= Final accounts =

Business statistics

Final accounts gives an idea about the profitability and financial position of a business to its management, owners, the public and other interested parties. All business transactions are first recorded in a journal. They are then transferred to a ledger and balanced in a Trial Balance. These final tallies are prepared for a specific period. The preparation of a final accounting is the last stage of the accounting cycle. It determines the financial position of the business.

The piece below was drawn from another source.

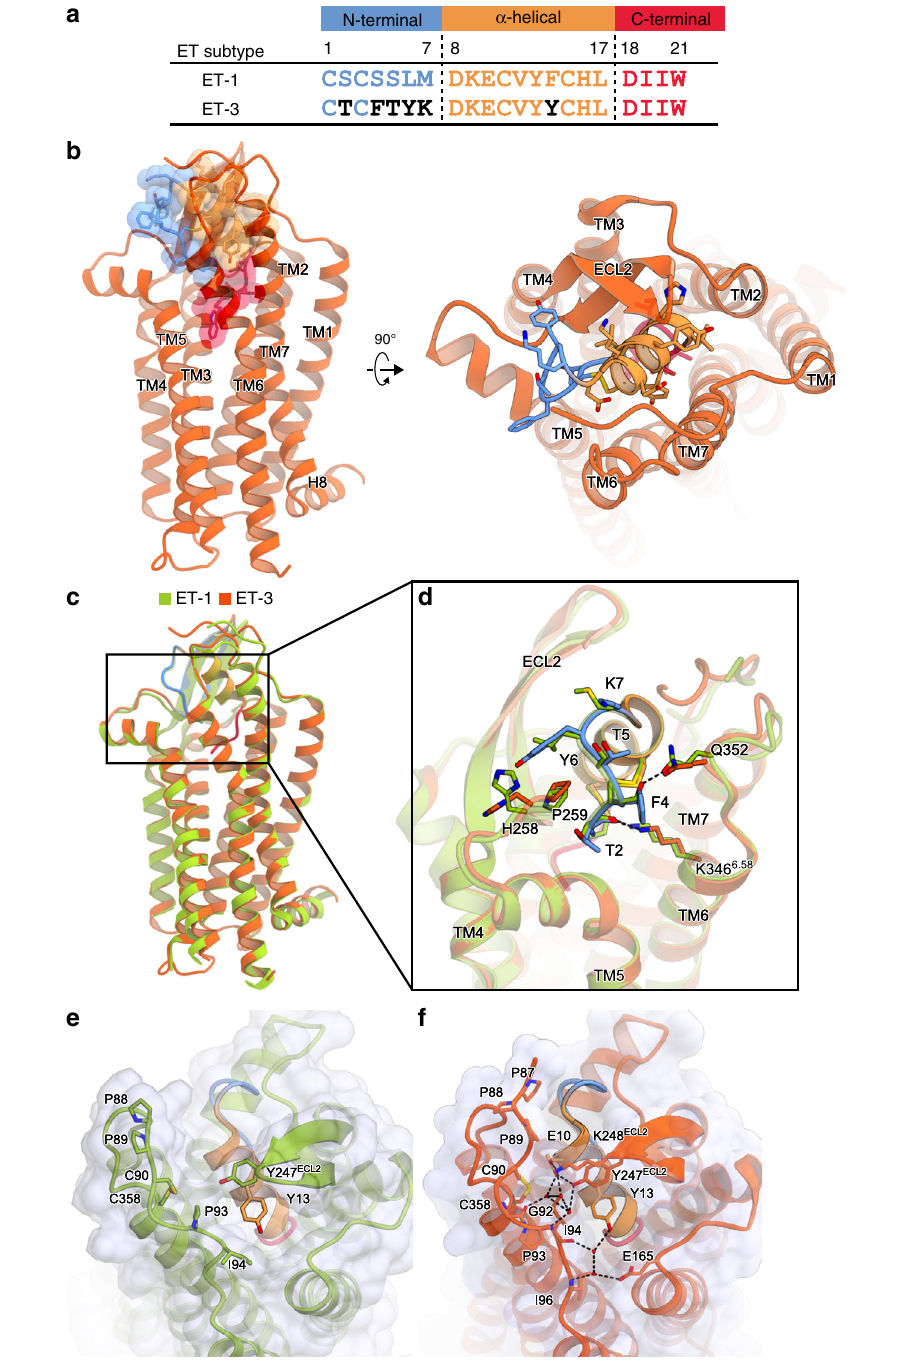
Fig. 2 ET B structure in complex with ET-3. a Comparison of the amino acid sequences of ET-1 and ET-3. b The overall structure of the ET-3-bound ET B receptor. The receptor is shown as an orange-red ribbon model. ET-3 is shown as a transparent surface representation and a ribbon model, with its N- terminal region coloured cyan, α -helical region orange, and C-terminal region deep pink. The side chains of ET-3 are shown as sticks. c , d Superimposition of the ET-3 and ET-1-bound ET B receptors, coloured orange-red and green, respectively, viewed from the membrane plane ( c ), and from the extracellular side ( d ). The side chains of ET-1 and ET-3 are shown as sticks. e , f Comparison of the interactions in the ET-1- ( e ) and ET-3- ( f ) bound structures. The receptors are shown as transparent surface representations and ribbon models. Endothelins are shown as ribbon models. The residues involved in the irreversible binding of the endothelins are shown as on the loop between the β -strand and TM5, but the ET A receptor in the ET B receptor (Fig. 4b). These observations suggest that has a truncated loop region and completely lacks these residues ECL2 adopts completely different structures between the ET A and ET B receptors. Moreover, ECL1 is also different between the two (Fig. 4a). In addition, the ET A receptor has a proline (P228) in the fi rst half of ECL2, which should disturb the β -strand formation as receptors, as the ET A receptor has a fi ve amino-acid elongation as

Under this, it is compulsory to make a trading account, the profit and loss account, and balance sheet.

The term "final accounts" includes the trading account, the profit and loss account, and the balance sheet.

== Legal provisions ==
Sections 209 to 220 of the Indian Companies Act, 2013 deal with legal provisions relating to preparation and presentation of final accounts by companies. Section 210 deals with the preparation of final accounts by companies, while section 211 deals with the form and the contents of the balance sheet and the profit and loss account.

=== Trading account ===
A trading account records the factory or direct expense/ incomes. It shows the results of the buying and selling of goods. This sheet is prepared to demonstrate the difference between the selling price and the cost price. The trading account is prepared to show the trading results of the business such as gross profit earned or gross loss sustained by the business.

According to J. R. Batlibboi,

"The Trading Account shows the result of buying and selling goods. In
preparing this account, the general establishment charges are ignored and only the transactions in goods are included."

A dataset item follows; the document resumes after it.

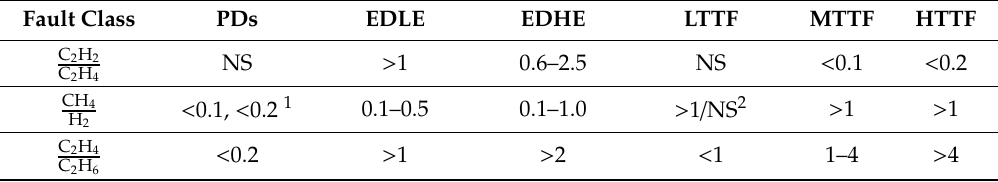
Table 2. IEC60599 DGA fault diagnostic criteria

=== Profit and loss account ===
This account is prepared to ascertain the net profit/loss and expenses of a business during an accounting year. It records the indirect expenses of a business firm, like rent, salaries, and advertising expenses. Profit and loss a/c includes expenses and losses as well as income and gains, which have occurred in business other than the production of goods and services.

===Balance sheet===
The balance statement demonstrates the financial position of a business on a specific date, usually at the end of a year. The financial position of a business is found by tabulating its assets and liabilities on a particular date. The excess of assets over liabilities represents the capital sunk into the business and reflects the financial soundness of a company.

Now it is known as the statement of financial position of the company.